Aim of the exercise: Find each line in the records below that contains the word "rounded", and copy it out.

Supplied data:
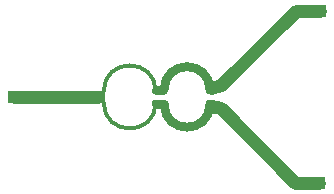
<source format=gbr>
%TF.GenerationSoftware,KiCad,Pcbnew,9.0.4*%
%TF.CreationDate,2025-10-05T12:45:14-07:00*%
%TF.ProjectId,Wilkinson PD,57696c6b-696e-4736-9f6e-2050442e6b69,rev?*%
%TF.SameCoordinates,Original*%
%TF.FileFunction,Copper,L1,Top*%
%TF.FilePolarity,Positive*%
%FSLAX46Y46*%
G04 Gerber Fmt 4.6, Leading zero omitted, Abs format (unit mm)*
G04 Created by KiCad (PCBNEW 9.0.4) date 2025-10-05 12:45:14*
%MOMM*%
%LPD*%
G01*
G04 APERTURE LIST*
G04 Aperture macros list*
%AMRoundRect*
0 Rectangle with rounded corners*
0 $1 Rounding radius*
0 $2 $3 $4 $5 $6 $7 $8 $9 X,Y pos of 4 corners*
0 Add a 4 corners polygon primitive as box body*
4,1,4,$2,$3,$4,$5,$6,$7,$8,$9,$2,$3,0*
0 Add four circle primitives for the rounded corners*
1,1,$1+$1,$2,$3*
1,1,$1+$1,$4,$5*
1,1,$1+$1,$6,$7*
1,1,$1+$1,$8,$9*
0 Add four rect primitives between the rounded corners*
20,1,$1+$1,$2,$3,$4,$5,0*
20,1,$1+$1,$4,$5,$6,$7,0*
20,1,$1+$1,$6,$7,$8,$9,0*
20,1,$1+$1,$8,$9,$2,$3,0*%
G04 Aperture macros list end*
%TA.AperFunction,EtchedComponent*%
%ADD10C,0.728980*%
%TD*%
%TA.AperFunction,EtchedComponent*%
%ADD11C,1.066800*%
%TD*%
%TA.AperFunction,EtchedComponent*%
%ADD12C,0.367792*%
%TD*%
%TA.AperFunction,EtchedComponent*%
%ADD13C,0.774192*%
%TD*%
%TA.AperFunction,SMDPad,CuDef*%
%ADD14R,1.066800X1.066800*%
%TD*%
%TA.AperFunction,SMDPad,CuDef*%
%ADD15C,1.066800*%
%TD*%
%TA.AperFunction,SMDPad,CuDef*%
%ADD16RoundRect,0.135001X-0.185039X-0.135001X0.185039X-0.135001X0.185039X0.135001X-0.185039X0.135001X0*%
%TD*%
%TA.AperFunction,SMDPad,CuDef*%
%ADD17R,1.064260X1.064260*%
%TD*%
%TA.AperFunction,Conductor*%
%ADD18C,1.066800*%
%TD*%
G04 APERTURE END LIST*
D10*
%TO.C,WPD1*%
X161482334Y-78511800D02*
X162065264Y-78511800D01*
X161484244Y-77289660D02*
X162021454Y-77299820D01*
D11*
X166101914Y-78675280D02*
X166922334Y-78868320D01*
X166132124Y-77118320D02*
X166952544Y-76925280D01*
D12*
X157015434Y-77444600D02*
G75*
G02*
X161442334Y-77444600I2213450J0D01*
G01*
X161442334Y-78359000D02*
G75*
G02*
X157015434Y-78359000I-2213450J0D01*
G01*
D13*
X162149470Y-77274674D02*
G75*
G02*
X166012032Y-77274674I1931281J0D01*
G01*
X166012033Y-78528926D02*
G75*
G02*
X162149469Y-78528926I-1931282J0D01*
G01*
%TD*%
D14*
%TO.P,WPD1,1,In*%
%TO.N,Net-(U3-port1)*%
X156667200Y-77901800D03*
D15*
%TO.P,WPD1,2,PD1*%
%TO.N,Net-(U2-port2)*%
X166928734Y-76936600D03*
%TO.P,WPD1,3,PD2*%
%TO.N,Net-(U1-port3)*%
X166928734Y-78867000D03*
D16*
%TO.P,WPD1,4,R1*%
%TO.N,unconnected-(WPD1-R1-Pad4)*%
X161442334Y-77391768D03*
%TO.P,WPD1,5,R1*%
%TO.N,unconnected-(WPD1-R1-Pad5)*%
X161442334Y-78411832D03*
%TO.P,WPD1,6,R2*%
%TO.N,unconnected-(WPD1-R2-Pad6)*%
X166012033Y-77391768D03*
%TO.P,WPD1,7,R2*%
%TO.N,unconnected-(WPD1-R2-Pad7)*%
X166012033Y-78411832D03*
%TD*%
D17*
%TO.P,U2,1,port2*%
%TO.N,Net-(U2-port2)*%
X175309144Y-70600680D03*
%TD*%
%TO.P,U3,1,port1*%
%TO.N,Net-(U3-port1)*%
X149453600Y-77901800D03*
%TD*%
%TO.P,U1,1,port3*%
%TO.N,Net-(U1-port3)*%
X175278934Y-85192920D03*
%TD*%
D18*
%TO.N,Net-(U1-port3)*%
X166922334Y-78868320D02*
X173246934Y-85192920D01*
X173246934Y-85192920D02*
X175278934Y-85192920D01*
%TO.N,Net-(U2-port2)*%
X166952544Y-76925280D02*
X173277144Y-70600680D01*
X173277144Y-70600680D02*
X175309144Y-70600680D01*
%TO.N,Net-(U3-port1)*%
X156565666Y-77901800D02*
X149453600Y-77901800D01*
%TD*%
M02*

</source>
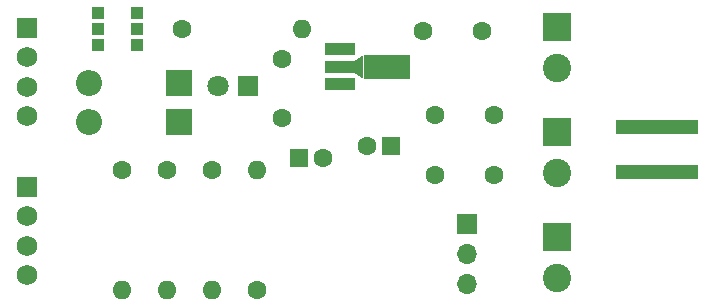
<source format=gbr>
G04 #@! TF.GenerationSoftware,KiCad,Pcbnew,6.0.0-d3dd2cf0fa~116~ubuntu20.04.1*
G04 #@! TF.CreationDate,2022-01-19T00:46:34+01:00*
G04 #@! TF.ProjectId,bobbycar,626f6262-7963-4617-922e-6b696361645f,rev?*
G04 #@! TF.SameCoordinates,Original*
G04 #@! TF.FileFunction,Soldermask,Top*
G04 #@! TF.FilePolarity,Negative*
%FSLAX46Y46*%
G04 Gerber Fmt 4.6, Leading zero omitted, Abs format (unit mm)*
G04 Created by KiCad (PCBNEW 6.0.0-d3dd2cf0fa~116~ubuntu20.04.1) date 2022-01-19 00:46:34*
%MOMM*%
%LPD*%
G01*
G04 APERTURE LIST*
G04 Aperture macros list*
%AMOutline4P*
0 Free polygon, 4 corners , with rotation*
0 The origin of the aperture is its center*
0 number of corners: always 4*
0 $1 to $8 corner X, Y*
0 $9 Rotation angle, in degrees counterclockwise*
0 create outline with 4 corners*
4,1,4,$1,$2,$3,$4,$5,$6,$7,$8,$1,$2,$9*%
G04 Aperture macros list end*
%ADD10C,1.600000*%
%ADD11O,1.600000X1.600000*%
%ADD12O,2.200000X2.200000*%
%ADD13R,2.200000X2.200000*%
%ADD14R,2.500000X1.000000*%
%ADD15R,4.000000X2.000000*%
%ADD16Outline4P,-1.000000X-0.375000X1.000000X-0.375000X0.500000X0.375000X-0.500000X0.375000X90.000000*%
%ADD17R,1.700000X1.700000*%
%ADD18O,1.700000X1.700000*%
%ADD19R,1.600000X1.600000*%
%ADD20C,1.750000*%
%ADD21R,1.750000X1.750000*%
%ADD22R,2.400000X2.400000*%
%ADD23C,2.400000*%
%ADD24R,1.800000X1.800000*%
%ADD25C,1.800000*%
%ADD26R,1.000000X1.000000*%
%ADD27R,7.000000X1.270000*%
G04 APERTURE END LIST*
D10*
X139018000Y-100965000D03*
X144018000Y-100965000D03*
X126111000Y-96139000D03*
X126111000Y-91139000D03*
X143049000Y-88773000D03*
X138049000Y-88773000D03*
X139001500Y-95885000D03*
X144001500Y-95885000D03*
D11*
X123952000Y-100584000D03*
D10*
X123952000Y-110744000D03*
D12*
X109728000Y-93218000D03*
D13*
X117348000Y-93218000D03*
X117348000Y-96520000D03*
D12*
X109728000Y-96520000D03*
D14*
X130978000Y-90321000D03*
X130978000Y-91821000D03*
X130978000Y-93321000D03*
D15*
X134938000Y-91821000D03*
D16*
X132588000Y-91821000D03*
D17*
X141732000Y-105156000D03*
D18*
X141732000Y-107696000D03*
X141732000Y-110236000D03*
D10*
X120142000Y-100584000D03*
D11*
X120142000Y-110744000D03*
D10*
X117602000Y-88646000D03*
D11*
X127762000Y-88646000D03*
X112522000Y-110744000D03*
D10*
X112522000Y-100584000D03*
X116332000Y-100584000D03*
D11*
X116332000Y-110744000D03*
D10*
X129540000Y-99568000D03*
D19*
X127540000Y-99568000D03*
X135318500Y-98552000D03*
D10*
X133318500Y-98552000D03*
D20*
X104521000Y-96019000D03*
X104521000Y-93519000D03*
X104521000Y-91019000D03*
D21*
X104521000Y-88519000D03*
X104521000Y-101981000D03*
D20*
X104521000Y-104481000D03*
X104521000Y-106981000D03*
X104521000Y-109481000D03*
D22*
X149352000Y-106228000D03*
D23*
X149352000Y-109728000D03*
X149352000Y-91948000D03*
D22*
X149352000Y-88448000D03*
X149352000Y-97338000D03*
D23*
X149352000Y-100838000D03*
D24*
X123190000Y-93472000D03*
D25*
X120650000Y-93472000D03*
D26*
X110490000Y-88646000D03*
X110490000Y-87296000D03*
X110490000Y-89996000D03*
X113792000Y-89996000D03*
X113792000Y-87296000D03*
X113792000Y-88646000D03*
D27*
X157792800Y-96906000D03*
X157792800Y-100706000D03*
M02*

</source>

Response area:
0 Rectangle with rounded corners*
0 Add four circle primitives for the rounded corners*
0 Add four rect primitives between the rounded corners*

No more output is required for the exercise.